**Задания:**
[1] Определите, соответствуют ли отрывку о заключении Потапова в Соловецком монастыре следующие утверждения: (a) московская контора направила указ архимандриту Мелетию 3 июля 1879 года; (b) Потапова доставили в Соловецкий монастырь 3 августа 1879 года; (c) сенат приговорил Потапова к одиночному тюремному заключению. На каждое утверждение ответьте «да» или «нет» и приведите решающие слова отрывка в точной цитате.
[2] Продолжите, пожалуйста, отрывок о заключении Потапова в Соловецком монастыре, начав сразу после его последнего предложения.

**Предложенный отрывок:**
┌──
Как видим единомыслие у попов с жандармами было полное, сотрудничество тесное. Действовали они рука об руку, сообща искореняли «революционную крамолу» и боролись с ее носителями, в одинаковой степени угрожавшими как светским, так и духовным эксплуататорам.

Выполняя директиву синода, московская контора направила 3 июля 1879 года соловецкому архимандриту Мелетию от своего имени указ, которым обязывала его установить над Потаповым строгий надзор и приложить старание к «исправлению» мировоззрения и «испорченной нравственности» революционера. С этой целью контора советовала настоятелю подчинить «государственного преступника» духовному руководству такого монаха, который «наиболее способен строгостью своей жизни и сознательной твердостью своих убеждений и правил послужить Потапову примером к исправлению». Помимо чисто полицейских и воспитательных функций на архимандрита возлагались обязанности цензора. Он должен был перехватывать и прочитывать всю переписку революционера, если таковая будет, и о содержании ее докладывать в III отделение.

3 августа 1879 года московская контора получила донесение Мелетия о том, что Я.С. Потапов 22 июля 1879 года доставлен в Соловецкий монастырь и «заключен в одном из арестантских помещений под строгий присмотр караульной команды, и для исправления и утверждения в правилах христианского и верноподданнического долга Потапов поручен иеромонаху Соловецкого монастыря Паисию»[144].

Соловецкий тюремщик выполнял указания центра в отношении содержания политических врагов царизма с завидной оперативностью. Вопреки приговору сената, осудившего Я. Потапова на 5-летнее жительство в монастыре для исправления и духовного назидания, Мелетий подверг рабочего одиночному тюремному заключению. Никто за это не одернул архимандрита. Одно это свидетельствует о всемогуществе местных духовных властей в ту пору. Соловецкий администратор сам был судьей и исполнителем приговоров. Он же по своему усмотрению изменял смысл судебных постановлений государственных учреждений и ухудшал, как это видно на примере Я. Потапова, условия содержания революционеров. Однако и соловецкий острог с его суровыми порядками и вышколенными тюремщиками, на которых надеялись III отделение и синод, также не сумел «исправить» революционера.
└──
**Содержимое набора данных:**
┌──
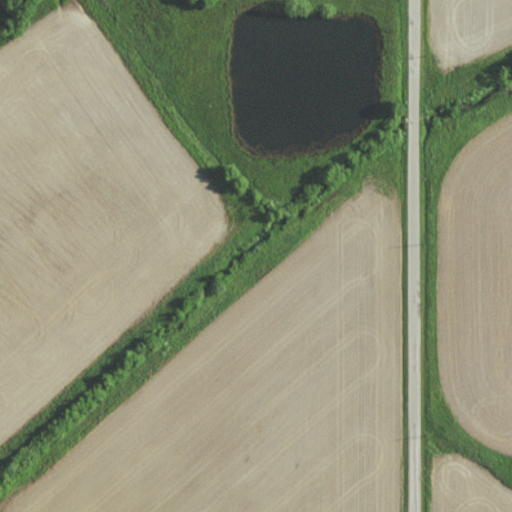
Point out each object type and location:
road: (412, 256)
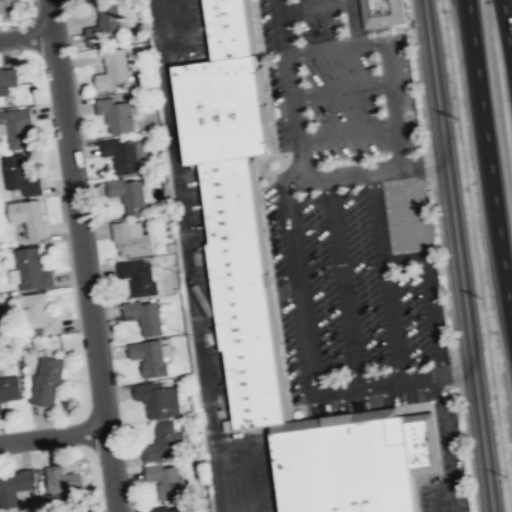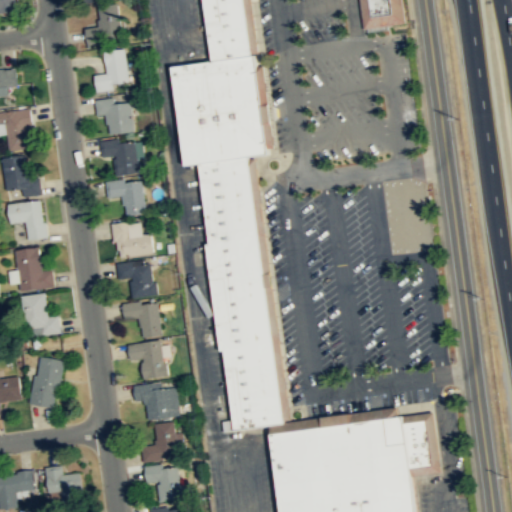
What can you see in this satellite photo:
└──
**Ответы к заданиям:**
[1]
(a) Да: «направила 3 июля 1879 года соловецкому архимандриту Мелетию от своего имени указ».
(b) Нет: «Я.С. Потапов 22 июля 1879 года доставлен в Соловецкий монастырь».
(c) Нет: «осудившего Я. Потапова на 5-летнее жительство в монастыре для исправления и духовного назидания».

[2]
Мелочные придирки, непомерные строгости, постоянные нарушения приговора об условиях ссылки еще больше ожесточили молодого рабочего.

Не прошло и двух лет, как Мелетий 20 марта 1881 года направил обер-прокурору синода К. Победоносцеву редкое по своей ценности письмо, рассказывающее о небывалом случае, происшедшем на острове:

«По прибытии (в Соловецкий монастырь. — Г.Ф.) Потапов был помещен под строжайший надзор в арестантском отделении и для исправления его нравственности и священного долга верноподданничества поручен опытному и умному иеромонаху Паисию наставлять его в правилах веры и нравственности. Иеромонах Паисий постоянно раза три и четыре в неделю ходил и ходит беседовать о правилах нравственности христианской и долге верноподданнической преданности, часто отзывался о Потапове, что мало надежды Потапов подает от предлагаемых нравоучений, которых вовсе и не слушает или слушает, но невнимательно, наконец стал с кощунством принимать его наставления и добрые советы. Караульные, которые провожают его в храм божий к богослужению, отзываются о Потапове так, что нельзя его водить в церковь, потому что он так неприлично держит себя в храме, что стыдно смотреть на него, не молится, стоит развалившись на стену, и ходит только по принуждению, а не добровольно, и просили, чтобы его вовсе не водить в церковь.

Наконец, когда получено было в Соловецком монастыре известие о печально грустной кончине государя императора Александра Николаевича и 19 марта была совершена первая заупокойная литургия настоятелем с братией соборне и после литургии панихида, при которой все было братство обители в храме, все годовые богомольцы, проживающие в обители, и военная команда и все арестанты, из числа коих прописанный Яков Потапов по выходе моем из алтаря по окончании богослужения, среди храма подходит ко мне и говорит: «теперь свобода» и, замахнувшись, ударил меня по правому виску в голову, но более не мог нанести дерзости потому, что сейчас же его задержали и караульный воин, и посторонние тут стоявшие люди и отвели его в свое место заключения. После сего унтер-офицер караульной команды подходит ко мне с рапортом и говорит: «Позвольте Потапова не водить в церковь, потому что кроме кощунства и кривляний и насмешки ничего из него не выходит». После сего я решил, чтобы до времени пока и до усмотрения и распоряжения высшего начальства не водить его в церковь, чтобы еще большего какого-либо неприятного действия не произвел.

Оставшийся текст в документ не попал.